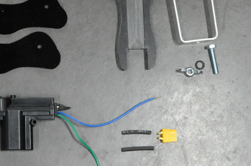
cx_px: 17
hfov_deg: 13.4
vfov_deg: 9.0
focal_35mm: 152
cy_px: 56
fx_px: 1058
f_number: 8
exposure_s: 1/30
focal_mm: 46
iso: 2500
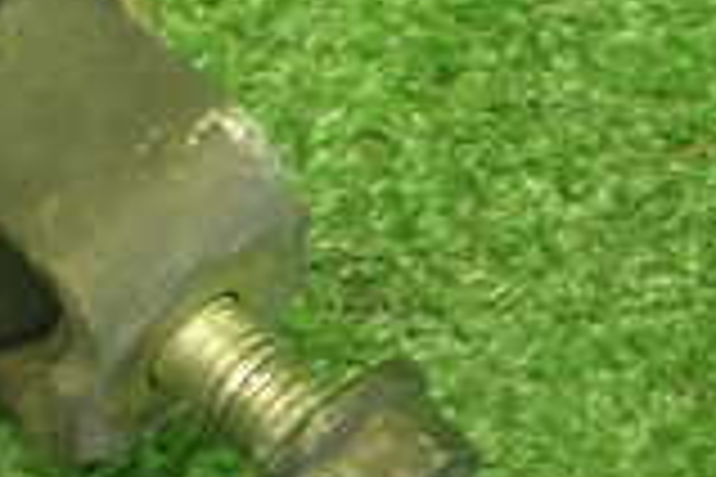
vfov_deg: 11.6
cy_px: 292
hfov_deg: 15.7
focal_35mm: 118
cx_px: -428
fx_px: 2347
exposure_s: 1/30
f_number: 2.3
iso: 320
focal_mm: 5.4
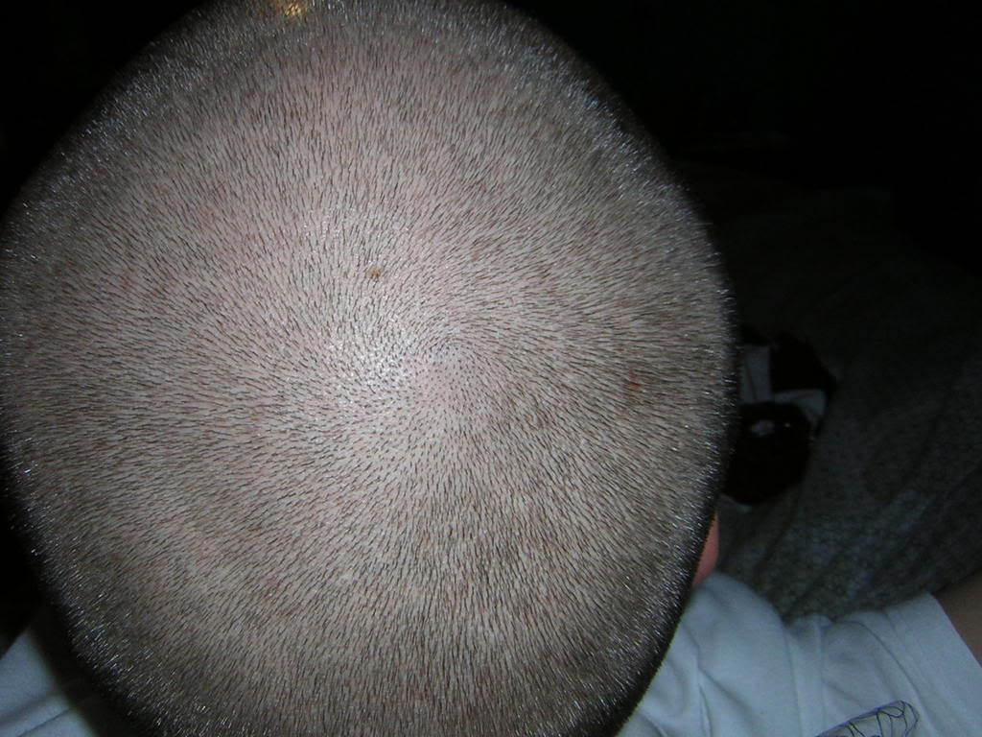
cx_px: 491
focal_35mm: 40
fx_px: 1135
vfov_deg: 36.0
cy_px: 368
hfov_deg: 46.8
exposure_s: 1/60.1
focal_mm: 5.2
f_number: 5.4
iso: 50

..............................

# EXERCISE INSTRUCTIONS
The last part of the records is the answer, beginning at the line that holds "focal_35mm: 40" and including the final line, repeated exactly.

# FINISHED EXERCISE
focal_35mm: 40
fx_px: 1135
vfov_deg: 36.0
cy_px: 368
hfov_deg: 46.8
exposure_s: 1/60.1
focal_mm: 5.2
f_number: 5.4
iso: 50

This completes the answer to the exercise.